Signs that a black eye might be problematic
Bleeding beneath the skin, caused by capillaries or tiny blood vessels breaking and blood oozing under the skin, is not uncommon as a result of an impact. When the cause is something else or if certain other symptoms develop, an eye doctor should be seen. These symptoms can include but are not limited to the following:
- Fever, pus or other signs of infection
- Vomiting, bleeding or seizures
- Bruising around both eyes, which could indicate a skull fracture
- A severe headache lasting longer than 48 hours, a potential sign of a concussion
- Double vision, blurring, bright flashes or inability to move the eyeball
Other reasons a black eye can form
A feature similar to a black eye can be caused by sinus or nasal allergies. These black eyes or “shiners” as they are commonly called are not true bruising but are more commonly dark circles due to poor blood circulation or dehydration. Also on occasion, a dental or cosmetic procedure can disturb blood vessels and cause bruising around the eyes. All of these causes are minor and will pass in due time.

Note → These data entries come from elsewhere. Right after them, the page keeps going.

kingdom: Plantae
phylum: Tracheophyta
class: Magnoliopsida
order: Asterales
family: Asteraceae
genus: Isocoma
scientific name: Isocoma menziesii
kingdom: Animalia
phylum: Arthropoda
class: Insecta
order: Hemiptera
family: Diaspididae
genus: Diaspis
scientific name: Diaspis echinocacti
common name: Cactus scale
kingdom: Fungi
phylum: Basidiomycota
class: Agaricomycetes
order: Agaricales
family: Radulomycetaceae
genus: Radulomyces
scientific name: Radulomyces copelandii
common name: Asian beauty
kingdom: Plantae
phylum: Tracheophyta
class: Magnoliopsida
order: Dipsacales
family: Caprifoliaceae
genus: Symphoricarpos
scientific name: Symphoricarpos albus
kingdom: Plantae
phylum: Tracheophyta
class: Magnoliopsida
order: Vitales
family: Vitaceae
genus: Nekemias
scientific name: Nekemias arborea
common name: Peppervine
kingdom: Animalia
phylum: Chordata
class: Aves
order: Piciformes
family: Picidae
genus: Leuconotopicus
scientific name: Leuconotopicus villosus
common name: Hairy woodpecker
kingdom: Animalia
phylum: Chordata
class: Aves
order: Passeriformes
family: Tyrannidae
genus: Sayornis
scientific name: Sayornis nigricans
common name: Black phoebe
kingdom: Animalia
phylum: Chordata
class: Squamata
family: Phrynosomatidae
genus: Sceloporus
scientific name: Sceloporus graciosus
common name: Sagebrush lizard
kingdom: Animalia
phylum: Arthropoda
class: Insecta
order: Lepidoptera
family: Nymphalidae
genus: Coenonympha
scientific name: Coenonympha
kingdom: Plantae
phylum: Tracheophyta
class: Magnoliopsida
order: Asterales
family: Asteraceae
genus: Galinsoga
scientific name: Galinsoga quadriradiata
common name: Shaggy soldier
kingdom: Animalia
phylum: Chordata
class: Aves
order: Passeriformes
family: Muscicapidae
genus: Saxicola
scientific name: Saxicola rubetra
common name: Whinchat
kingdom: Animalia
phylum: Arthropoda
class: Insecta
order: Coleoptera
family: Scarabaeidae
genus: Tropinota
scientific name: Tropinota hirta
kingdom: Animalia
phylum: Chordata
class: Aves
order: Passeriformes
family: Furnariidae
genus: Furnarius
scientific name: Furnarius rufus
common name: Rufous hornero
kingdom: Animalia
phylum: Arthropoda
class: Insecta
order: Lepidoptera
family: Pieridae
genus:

Normal stages of a black eye
Bruising initially starts out red and will likely darken and change to purple to blue, then brown or green, and finally fading to yellow before disappearing. This area of discoloration can spread and become larger for a day or so. It may be accompanied by swelling if caused by trauma, even making it difficult to open the eye. Gently icing for 15 minutes a few times a day can help reduce swelling, but the eye doctor should be consulted first.
What a doctor of optometry can do to help
An optometrist can do a thorough exam of the eye and surrounding tissue to rule out any damage. If problems are found, instruction or medication can be given to reduce inflammation and help deal with pain. In the case of infection, an antibiotic oral or drop medication may be prescribed and should be taken as directed. If additional steps are needed, the eye doctor can direct or perform them.
In many cases a black eye is just an annoyance, but staying on the safe side is always a good idea where the eyes are concerned. A visit to an optometry office can help ensure that no more serious damage is overlooked.